Reducing Disease in Sub-Saharan Africa
The threat of disease transmission plays a significant role in the life of sub-Saharan Africans. Diseases such as malaria, HIV/AIDS, tuberculosis, heart disease and diarrheal diseases remain leading causes of death for African citizens. Of particular worry is HIV/AIDS, the fourth leading cause of death on the continent. Furthermore, urbanization has direct links with reducing disease in sub-Saharan Africa. The United Nations Programme on HIV/AIDS estimates that 25.5 million people currently live with HIV/AIDs in sub-Saharan Africa, representing approximately 64% of the world’s cases. The transmission rate is particularly high in sub-Saharan Africa due to high rates of poverty, with over 60% of the population spending less than $1 a day.
Fortunately, in recent years, sub-Saharan Africa has witnessed a downturn in disease trends. For example, in the last six years, Africa has reduced AIDS deaths by over 30%. One can partly explain the successes in stopping the transmission of disease in sub-Saharan Africa by the process of urbanization that sub-Saharan Africa has undergone in recent years. Physician’s Medical Center Labs explains this relationship, highlighting factors such as sex work, migration, polygamy and teenage marriages, all of which increase with higher poverty levels.
What is Urbanization?
Urbanization is the process of making an area more urban. Characteristics defining urban areas include higher population density, greater infrastructure and non-agricultural opportunities for specialization. Urbanization has been ongoing since the 1950s in sub-Saharan Africa – however, its pace has increased in the past few decades. The rate of urbanization in sub-Saharan Africa is the highest globally, with an average annual growth rate of 4.1%. Urban growth results from a multitude of factors, including migration and the reclassification of cities. Migration from rural areas to urban centers is predominantly based on educational and financial concerns. However, seasonal and forced migration can also play a role in the growth of urban centers. This fast-paced urbanization is not without its challenges, including income loss, weak investment and less productivity. Nevertheless, urban areas can create circumstances that can reduce the transmission of disease in sub-Saharan Africa.
Improved sanitation follows urbanization. Even in the most impoverished urban areas, sanitation conditions are still better than those in rural communities. The key factors contributing to sanitation levels are clean water and flush toilets. Poor urban areas remain two times more likely to have clean, piped water. They are also four times more likely to have flush toilets than rural areas. This is vital to disease prevention as poor sanitation in human waste is a key driver of disease transmission, specifically diarrheal diseases.
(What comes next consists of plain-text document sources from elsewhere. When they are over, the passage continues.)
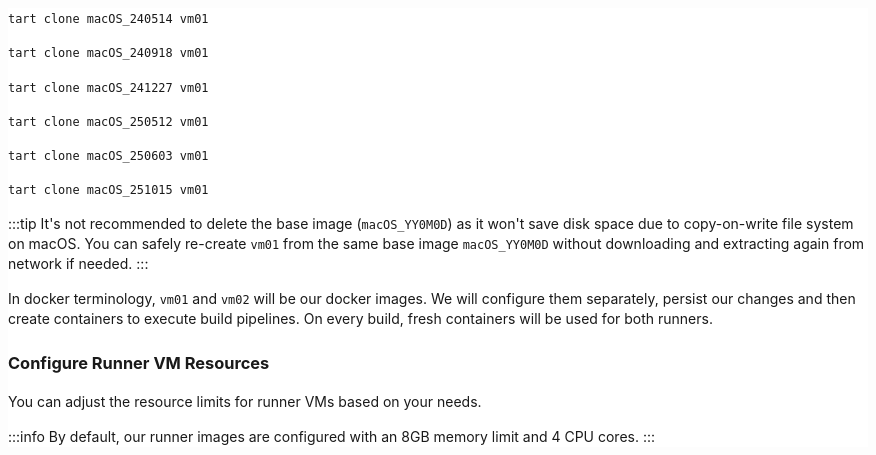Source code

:   </TabItem>
  <TabItem value="240514" label="240514">

```bash
tart clone macOS_240514 vm01
```

  </TabItem>
  <TabItem value="240918" label="240918">

```bash
tart clone macOS_240918 vm01
```

  </TabItem>
  <TabItem value="241227" label="241227">

```bash
tart clone macOS_241227 vm01
```

  </TabItem>
  <TabItem value="250512" label="250512">

```bash
tart clone macOS_250512 vm01
```

  </TabItem>
  <TabItem value="250603" label="250603">

```bash
tart clone macOS_250603 vm01
```

  </TabItem>
  <TabItem value="251015" label="251015" default>

```bash
tart clone macOS_251015 vm01
```

  </TabItem>
</Tabs>

:::tip
It's not recommended to delete the base image (`macOS_YY0M0D`) as it won't save disk space due to copy-on-write file system on macOS. You can safely re-create `vm01` from the same base image `macOS_YY0M0D` without downloading and extracting again from network if needed.
:::

In docker terminology, `vm01` and `vm02` will be our docker images. We will configure them separately, persist our changes and then create containers to execute build pipelines. On every build, fresh containers will be used for both runners.

### Configure Runner VM Resources

You can adjust the resource limits for runner VMs based on your needs.

:::info
By default, our runner images are configured with an 8GB memory limit and 4 CPU cores.
:::
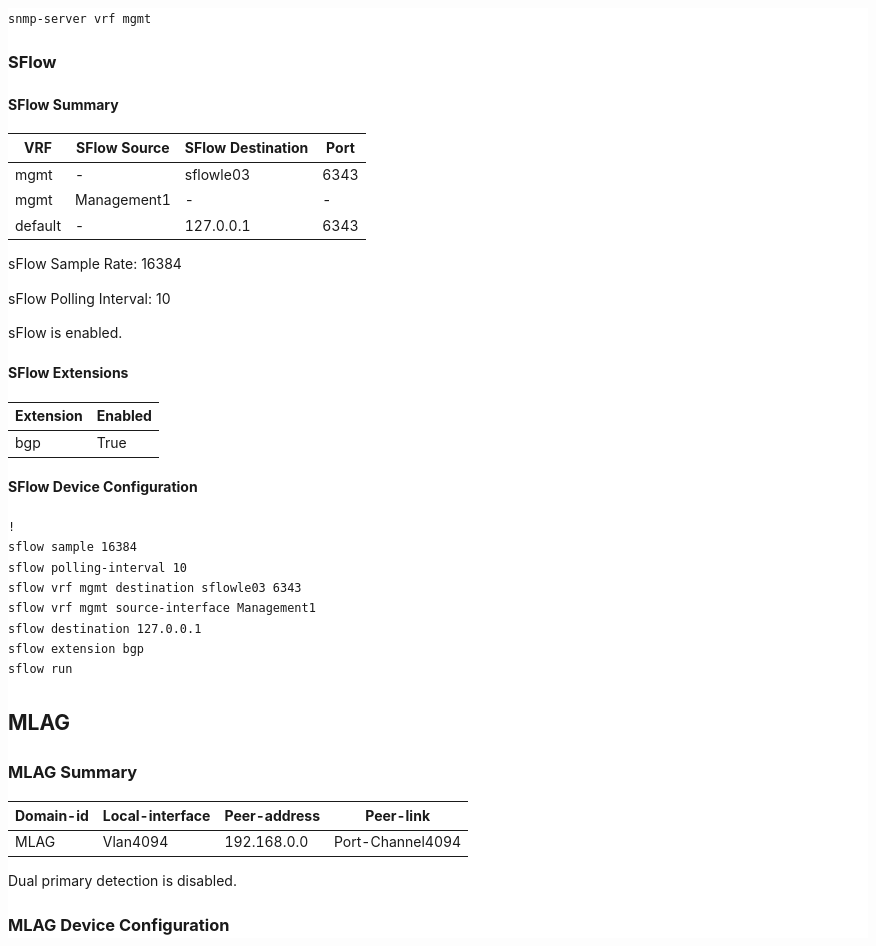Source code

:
 ```eos
snmp-server vrf mgmt
```

### SFlow

#### SFlow Summary

| VRF | SFlow Source | SFlow Destination | Port |
| --- | ------------ | ----------------- | ---- |
| mgmt | - | sflowle03 | 6343 |
| mgmt | Management1 | - | - |
| default | - | 127.0.0.1 | 6343 |

sFlow Sample Rate: 16384

sFlow Polling Interval: 10

sFlow is enabled.

#### SFlow Extensions

| Extension | Enabled |
| --------- | ------- |
| bgp | True |

#### SFlow Device Configuration

```eos
!
sflow sample 16384
sflow polling-interval 10
sflow vrf mgmt destination sflowle03 6343
sflow vrf mgmt source-interface Management1
sflow destination 127.0.0.1
sflow extension bgp
sflow run
```

## MLAG

### MLAG Summary

| Domain-id | Local-interface | Peer-address | Peer-link |
| --------- | --------------- | ------------ | --------- |
| MLAG | Vlan4094 | 192.168.0.0 | Port-Channel4094 |

Dual primary detection is disabled.

### MLAG Device Configuration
Piped water can also reduce the threat of mosquito growth. Large amounts of stagnant water provide breeding grounds for dangerous mosquitos, which transmit viruses such as malaria. Piped water decreases the need for stagnant storage sites, diminishing this problem.
Urban areas provide greater educational opportunities. While schools in rural areas remain understaffed, urban schools can cater to more students with a higher quality of education. This access to education is essential for females as women are 20% more likely to attend school in urban areas. Education for women is key to increasing awareness of sexual health needs and reproductive control. Along with education, the increase in infrastructure that results from urbanization can also increase access to resources for women. They can access the clinics and facilities necessary to control their fertility and protect themselves during sex. This is especially important for female sex workers in the region. In urban areas, the infrastructure of clinics, reproductive health resources and educational opportunities provide women with solutions that can decrease the prevalence of sexually transmitted diseases and infections.
Urbanized areas have the infrastructure necessary to support cell towers and the internet. Because of this infrastructure growth, urban settings allow for high rates of cell phone usage. Meanwhile, rural areas tend to lack access to personal technology devices. In South Africa, around 50% of the rural population do not have access to a personal cellular device. The increased prevalence of mobile phones in urbanizing areas could play a consequential role in combating disease transmission in sub-Saharan Africa. The success of mobile phone contact tracing apps that some utilized during the COVID-19 pandemic highlights this. A Massachusetts Institute of Technology study has found that these apps can decrease the infection rate and break transmission chains even with limited use. People could utilize these tools, thanks to urbanization, to decrease the transmission of disease in sub-Saharan Africa.
US Foreign Assistance is Vital
When looking at the benefits of urbanization throughout the world, it is important to focus on the dangers it can present. While urbanization can foster gender equality, education and quality healthcare, poorly managed urbanization can worsen inequality and destabilize governments. The work of U.S. Foreign Assistance plays a consequential role in the lives of Africa’s urban population. However, U.S. assistance remains disproportionately focused on rural settings, leaving these urbanizing areas in danger. Thus, the continued role of the U.S. in supporting poverty reduction initiatives throughout sub-Saharan Africa is vital to support and foster long-term, stable urbanized growth. One cannot discount the role of urbanization to impede the transmission of disease in sub-Saharan Africa.